Corría de boca en boca como una especie de remedio universal. Una pastilla que, según decían, podía ayudar con casi cualquier malestar. Y en un entorno donde las enfermedades, el cansancio y la desesperación eran constantes, cualquier promesa de alivio se volvía valiosa.
Pero había un detalle. Nadie sabía exactamente qué era. Los médicos de primera línea llevaban pequeñas cajas con distintos medicamentos, organizados por números. Trece en total. Y entre ellos, el número 9 se volvió el más mencionado, el más solicitado. No por lo que hacía. Sino por lo que los soldados creían que podía hacer porque muchos no estaban realmente enfermos.

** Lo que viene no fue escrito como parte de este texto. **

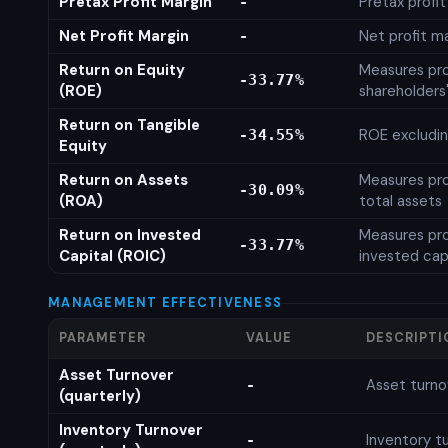
Pretax Profit Margin
Pretax profi
-
Net Profit Margin
Net profit m
-
Return on Equity
Measures prof
-33.77%
(ROE)
shareholders
Return on Tangible
ROE excludin
-34.55%
Equity
Return on Assets
Measures prof
-30.09%
(ROA)
total assets
Return on Invested
Measures prof
-33.77%
Capital (ROIC)
invested cap
MANAGEMENT EFFECTIVENESS
PARAMETER
VALUE
DESCRIPTI
Asset Turnover
Asset turno
-
(quarterly)
Inventory Turnover
Inventory tu
-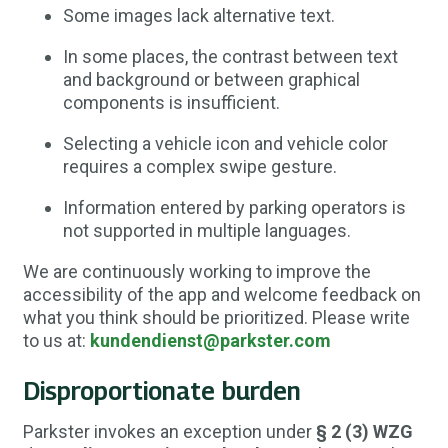
Some images lack alternative text.
In some places, the contrast between text
and background or between graphical
components is insufficient.
Selecting a vehicle icon and vehicle color
requires a complex swipe gesture.
Information entered by parking operators is
not supported in multiple languages.
We are continuously working to improve the
accessibility of the app and welcome feedback on
what you think should be prioritized. Please write
to us at:
kundendienst@parkster.com
Disproportionate burden
Parkster invokes an exception under
§ 2 (3) WZG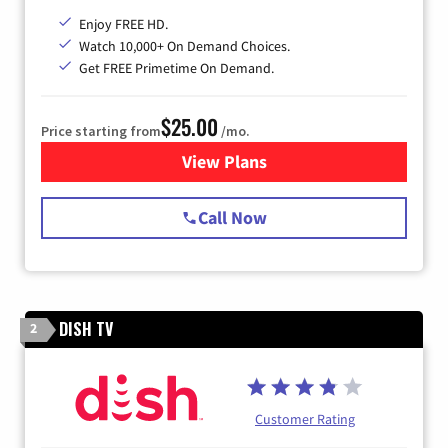
Enjoy FREE HD.
Watch 10,000+ On Demand Choices.
Get FREE Primetime On Demand.
$25.00
Price starting from
/mo.
View Plans
for Spectrum Cable
Call Now
DISH TV
2
Customer Rating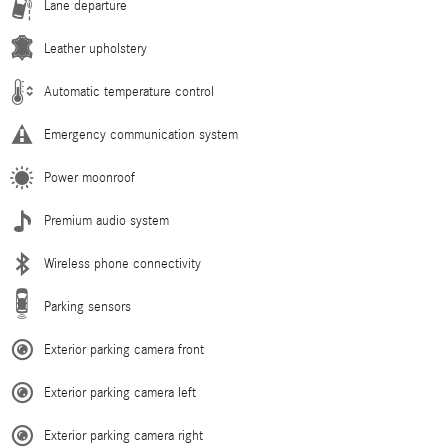
Lane departure
Leather upholstery
Automatic temperature control
Emergency communication system
Power moonroof
Premium audio system
Wireless phone connectivity
Parking sensors
Exterior parking camera front
Exterior parking camera left
Exterior parking camera right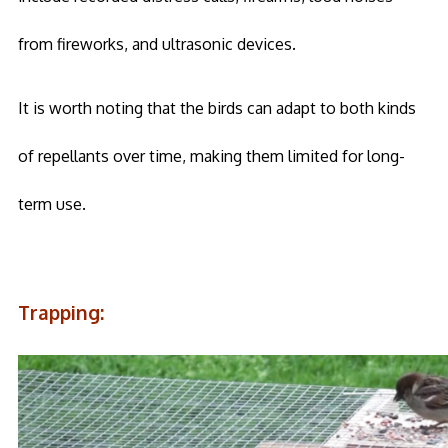
from fireworks, and ultrasonic devices.
It is worth noting that the birds can adapt to both kinds
of repellants over time, making them limited for long-
term use.
Trapping: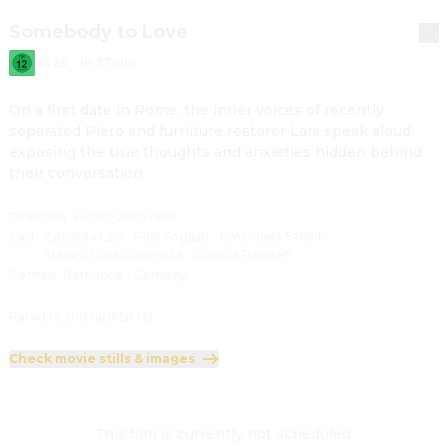
Somebody to Love
2025
·
1h 37min
On a first date in Rome, the inner voices of recently 
separated Piero and furniture restorer Lara speak aloud, 
exposing the true thoughts and anxieties hidden behind 
their conversation.
Direction
:
Paolo Genovese
Cast
:
Edoardo Leo
·
Pilar Fogliati
·
Emanuela Fanelli
·
Maria Chiara Giannetta
·
Claudia Pandolfi
Genres
:
Romance
·
Comedy
Rated 12 and up (FSK 12)
Check movie stills & images
This film is currently not scheduled.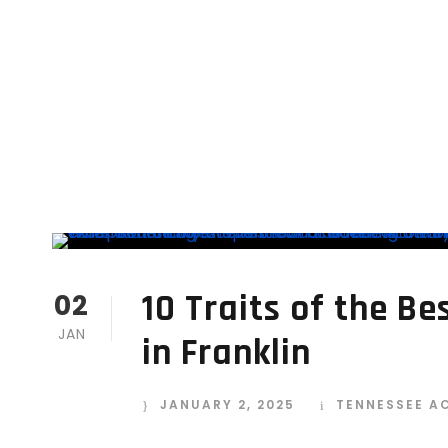
10 Traits of the B
02
JAN
in Franklin
JANUARY 2, 2025
TENNESSEE A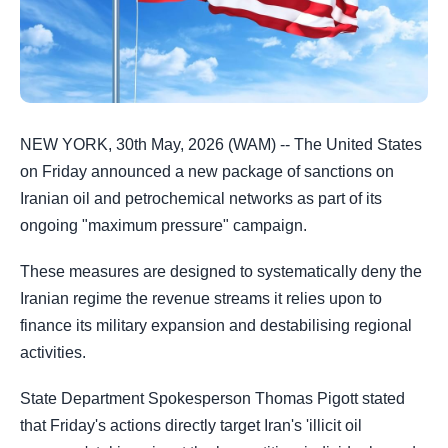
NEW YORK, 30th May, 2026 (WAM) -- The United States
on Friday announced a new package of sanctions on
Iranian oil and petrochemical networks as part of its
ongoing "maximum pressure" campaign.
These measures are designed to systematically deny the
Iranian regime the revenue streams it relies upon to
finance its military expansion and destabilising regional
activities.
State Department Spokesperson Thomas Pigott stated
that Friday's actions directly target Iran's 'illicit oil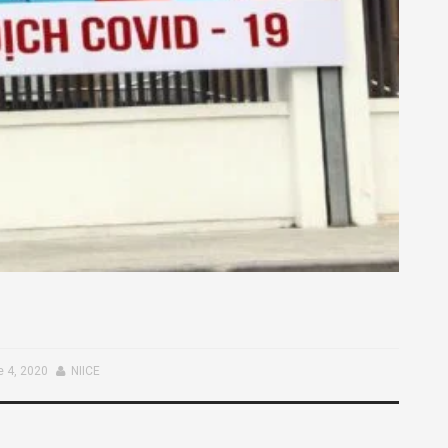
 4, 2020
NIICE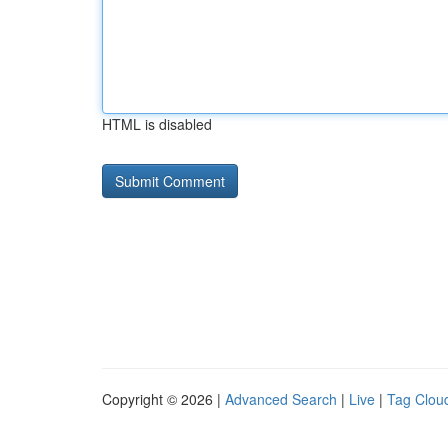
HTML is disabled
Copyright © 2026 |
Advanced Search
|
Live
|
Tag Clou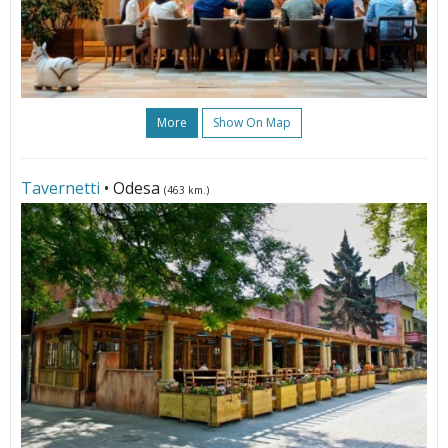
More
Show On Map
Tavernetti
• Odesa
(463 km.)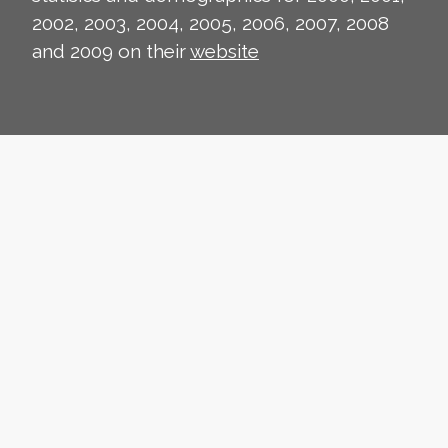
2002, 2003, 2004, 2005, 2006, 2007, 2008
and 2009 on their
website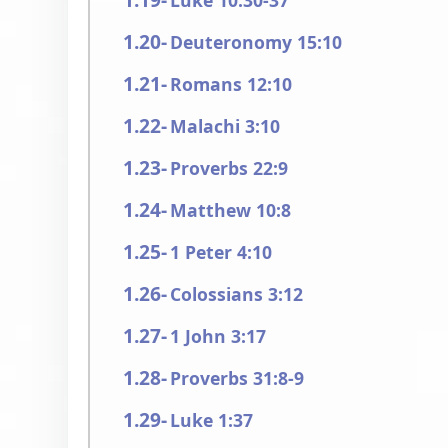
Luke 10:30-37
Deuteronomy 15:10
Romans 12:10
Malachi 3:10
Proverbs 22:9
Matthew 10:8
1 Peter 4:10
Colossians 3:12
1 John 3:17
Proverbs 31:8-9
Luke 1:37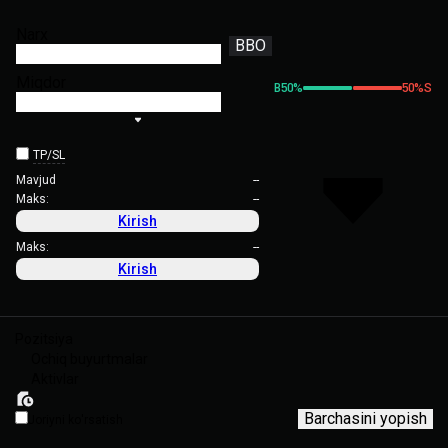
Narx
BBO
Miqdor
B
50
%
50
%
S
TP/SL
Mavjud
--
Maks:
--
Kirish
Maks:
--
Kirish
Pozitsiya
Ochiq buyurtmalar
Aktivlar
Barchasini yopish
Joriyni ko'rsatish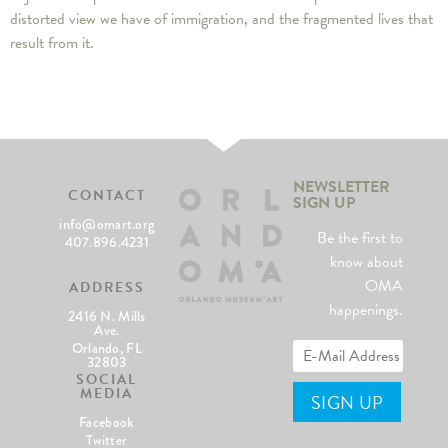
distorted view we have of immigration, and the fragmented lives that
result from it.
NEWSLETTER
CONTACT
SIGN UP
info@omart.org
Be the first to
407.896.4231
know about
OMA
ADDRESS
happenings.
2416 N. Mills
Ave.
Orlando, FL
32803
SOCIAL
MEDIA
Facebook
Twitter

Solo buscaban salir de allí.
Un descanso. Un traslado. Una oportunidad de escapar, aunque fuera por unos días, de un lugar donde cada jornada podía ser la última.
Los médicos lo sabían.
Y también sabían que no podían simplemente enviar a todos de vuelta.
Así que la respuesta no siempre era una orden.

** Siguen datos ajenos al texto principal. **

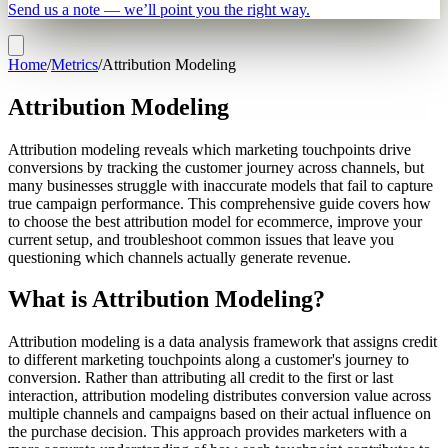
Send us a note — we’ll point you the right way.
Home
/
Metrics
/
Attribution Modeling
Attribution Modeling
Attribution modeling reveals which marketing touchpoints drive
conversions by tracking the customer journey across channels, but
many businesses struggle with inaccurate models that fail to capture
true campaign performance. This comprehensive guide covers how
to choose the best attribution model for ecommerce, improve your
current setup, and troubleshoot common issues that leave you
questioning which channels actually generate revenue.
What is Attribution Modeling?
Attribution modeling is a data analysis framework that assigns credit
to different marketing touchpoints along a customer's journey to
conversion. Rather than attributing all credit to the first or last
interaction, attribution modeling distributes conversion value across
multiple channels and campaigns based on their actual influence on
the purchase decision. This approach provides marketers with a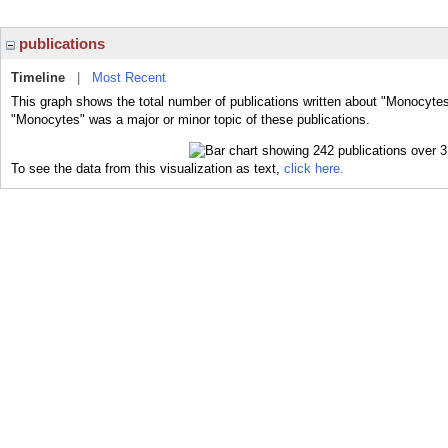
publications
Timeline
|
Most Recent
This graph shows the total number of publications written about "Monocytes
"Monocytes" was a major or minor topic of these publications.
To see the data from this visualization as text,
click here.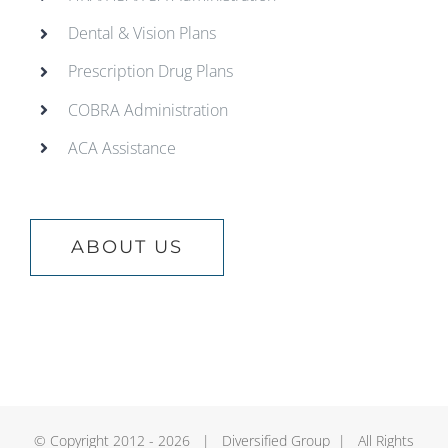
Dental & Vision Plans
Prescription Drug Plans
COBRA Administration
ACA Assistance
ABOUT US
© Copyright 2012 -
2026 | Diversified Group | All Rights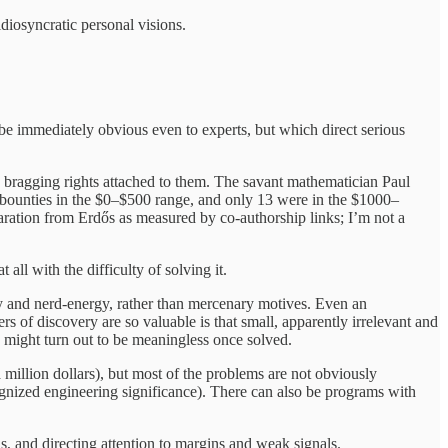
diosyncratic personal visions.
 immediately obvious even to experts, but which direct serious
 bragging rights attached to them. The savant mathematician Paul
 bounties in the $0–$500 range, and only 13 were in the $1000–
ration from Erdős as measured by co-authorship links; I’m not a
ll with the difficulty of solving it.
sity and nerd-energy, rather than mercenary motives. Even an
s of discovery are so valuable is that small, apparently irrelevant and
 might turn out to be meaningless once solved.
 million dollars), but most of the problems are not obviously
gnized engineering significance). There can also be programs with
s, and directing attention to margins and weak signals.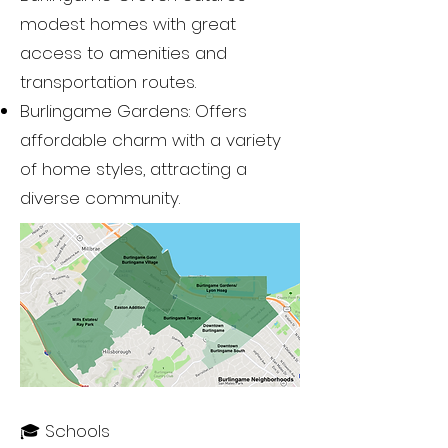
modest homes with great
access to amenities and
transportation routes.
Burlingame Gardens: Offers
affordable charm with a variety
of home styles, attracting a
diverse community.
🎓 Schools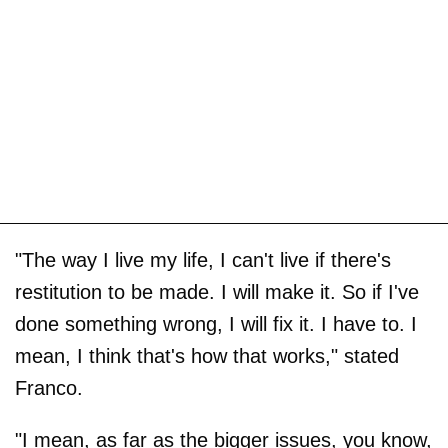
"The way I live my life, I can't live if there's
restitution to be made. I will make it. So if I've
done something wrong, I will fix it. I have to. I
mean, I think that's how that works," stated
Franco.
"I mean, as far as the bigger issues, you know,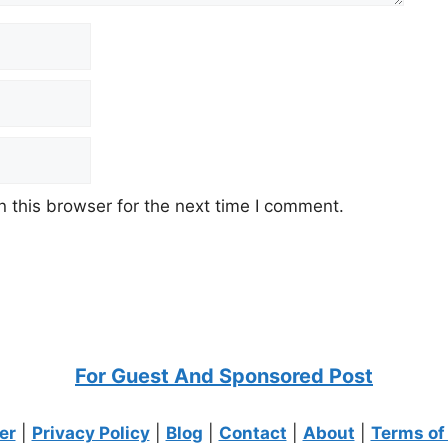
 this browser for the next time I comment.
For Guest And Sponsored Post
er
|
Privacy Policy
|
Blog
|
Contact
|
About
|
Terms of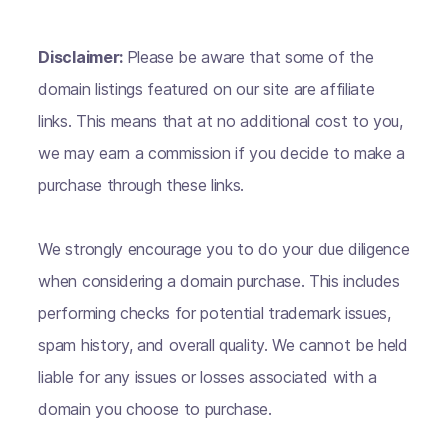
Disclaimer:
Please be aware that some of the
domain listings featured on our site are affiliate
links. This means that at no additional cost to you,
we may earn a commission if you decide to make a
purchase through these links.
We strongly encourage you to do your due diligence
when considering a domain purchase. This includes
performing checks for potential trademark issues,
spam history, and overall quality. We cannot be held
liable for any issues or losses associated with a
domain you choose to purchase.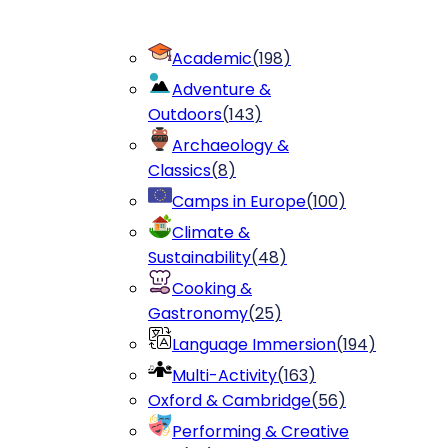
Academic
(
198
)
Adventure &
Outdoors
(
143
)
Archaeology &
Classics
(
8
)
Camps in Europe
(
100
)
Climate &
Sustainability
(
48
)
Cooking &
Gastronomy
(
25
)
Language Immersion
(
194
)
Multi-Activity
(
163
)
Oxford & Cambridge
(
56
)
Performing & Creative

A veces, era una pastilla.
La número 9 no era un remedio milagroso.
Era un laxante fuerte.
Una solución que, lejos de liberar al soldado del frente, lo obligaba a quedarse… pero en una situación que nadie deseaba. En un entorno ya difícil, con alimentación limitada y condiciones precarias, el efecto era inmediato y contundente.
No había descanso.
No había traslado.
Solo una lección.
En un contexto donde la vida y la muerte convivían cada día, incluso algo tan pequeño como una pastilla podía convertirse en parte de la rutina, del humor oscuro, de las estrategias silenciosas para mantener el orden.
La “píldora número 9” no salvaba vidas.
Pero sí revelaba algo importante.
Que en la guerra, no todo se resuelve con grandes decisiones.
A veces, el control también se ejerce en lo más cotidiano.
En lo invisible.
En aquello que, a simple vista, parece insignificante… pero que, en el momento preciso, cambia por completo la experiencia de quien lo vive.